Jair Bolsonaro während Wahlkampfveranstaltung niedergestochen

Der Attentäter von Jair Bolsonaro nach seinem Verhör durch die Bundespolizei. Foto: Tomaz Silva/Agência Brasil

(Montevideo, 7. September 2018, la diaria).- Der brasilianische Kandidat der Ultrarechten, Jair Bolsonaro, wurde mit einem Messer niedergestochen, das ihn im Unterbauch traf, während er am Ende einer politischen Veranstaltung auf den Schultern seiner Anhänger durch die in der im südöstlichen Bundesstaat Minas Gerais liegenden Stadt Santa Casa de Juiz de Fora getragen wurde. Er wurde umgehend in ein Krankenhaus gebracht und dort operiert. Dort lag Bolsonaro auf der Intensivstation, sein Zustand war stabil.

Nach dem Anschlag äußerten sich mehrerer Politiker*innen zu dem Geschehenen. Auch wenn alle den Angriff auf Bolsonaro verurteilten, so waren doch einige der Meinung, er sei vermutlich Opfer seiner eigenen Hetzreden geworden. „Möge Bolsonaro selbst seine Hassrede bewerten und sich bewusst werden, wie zerstörerisch diese ist“, erklärte Senator Humberto Costa von der Arbeiterpartei PT. Erst einige Tage vor dem Attentat hatte Bolsonaro bei einer Wahlkampfveranstaltung ein Kamerastativ wie ein Maschinengewehr angelegt und dazu aufgerufen, die Anhänger*innen der Arbeiterpartei zu erschießen. Als er von der zu Rio de Janeiro gehörenden Favela Roncinha sprach und was er mit ihr machen würde, sollte er die Wahlen gewinnen, sprach er ebenfalls von Maschinengewehren.

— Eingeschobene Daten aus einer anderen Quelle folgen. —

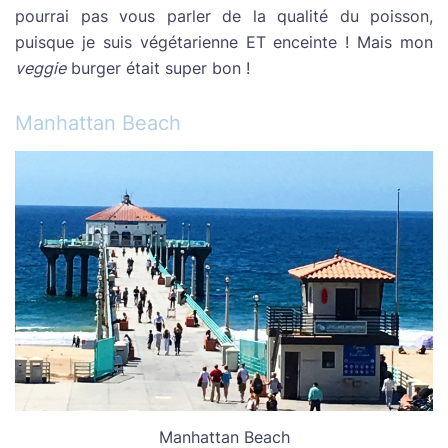
pourrai pas vous parler de la qualité du poisson,
puisque je suis végétarienne ET enceinte ! Mais mon
veggie
burger était super bon !
Manhattan Beach
Manhattan Beach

Bolsonaro: „Ich habe noch nie jemandem etwas Böses angetan“

Nach der lebensgefährlichen Messerattacke meldet sich Bolsonaro aus dem Krankenhaus in einem von seinem Sohn Eduardo gefilmten Video zu Wort. Er sei auf diesen Moment vorbereitet gewesen; als Präsidentschaftskandidat sei man hohen Risiken ausgesetzt. Nach Aussage seines Sohnes wurde Bolsonaro eine zwölf cm tiefe Stichwunde zugefügt: „Es ist ein Wunder, dass er noch lebt. Hätten sie ihn ein paar Minuten später ins Krankenhaus gebracht, wäre er an der Verletzung gestorben.“

Einer der Hauptberater Bolsonaros, Ex-General Augusto Heleno, dessen Name als Kandidat für die Vizepräsidentschaft im Gespräch ist, versicherte, der Messerangriff sei die Konsequenz „einer durchgeführten Hasskampagne“ gegen den Präsidentschaftskandidaten.

Mutmaßlicher Attentäter war ex-Mitglied einer linken Partei

Nach dem Angriff auf Bolsonaro wurden sowohl Polizei als auch Justiz öffentlich aufgerufen, schnell zu handeln, damit der Verantwortliche verurteilt werden könne. Wenige Minuten nach der Messerattacke verhaftete man Adélio Bispo de Oliveira.

Schnell begannen die brasilianischen Medien, Informationen über den mutmaßlichen Angreifer zu veröffentlichen. Demnach war er bis 2014 einige Jahre lang Mitglied der Partei für Sozialismus und Freiheit PSOL (Partido Socialismo e Libertade) gewesen und hat an einigen Veranstaltungen des Ex-Präsidenten Luiz Inácio Lula da Silva teilgenommen. Außerdem glaubte er an Verschwörungstheorien. Er hat einige homophobe Artikel veröffentlicht und befürwortet, dass Brasilien per Gesetz zu einem christlichen Staat werden solle. Zudem besuchte er eine Schießschule, die auch von den Söhnen Bolsonaros aufgesucht wird. Nach Informationen der Tageszeitung „O Estado de São Paulo“ gab Bispo de Oliveira bei der Polizei an, „aus persönlichen Gründen“ gehandelt zu haben.

Verschiedenen Umfragen zufolge würde Bolsonaro den ersten Wahlgang gewinnen, bliebe es dabei, dass Ex-Präsident Luiz Inácio Lula da Silva sich nicht zur Wahl stellen darf. Am 6. September 2018 lehnten zwei Richter zwei der drei von den Anwälten Lulas eingelegten Einsprüche ab, die zum Ziel hatten, die Entscheidung der obersten Wahlbehörde aufzuheben. Diese hatte Lula verboten, sich als Präsidentschaftskandidat aufstellen zu lassen.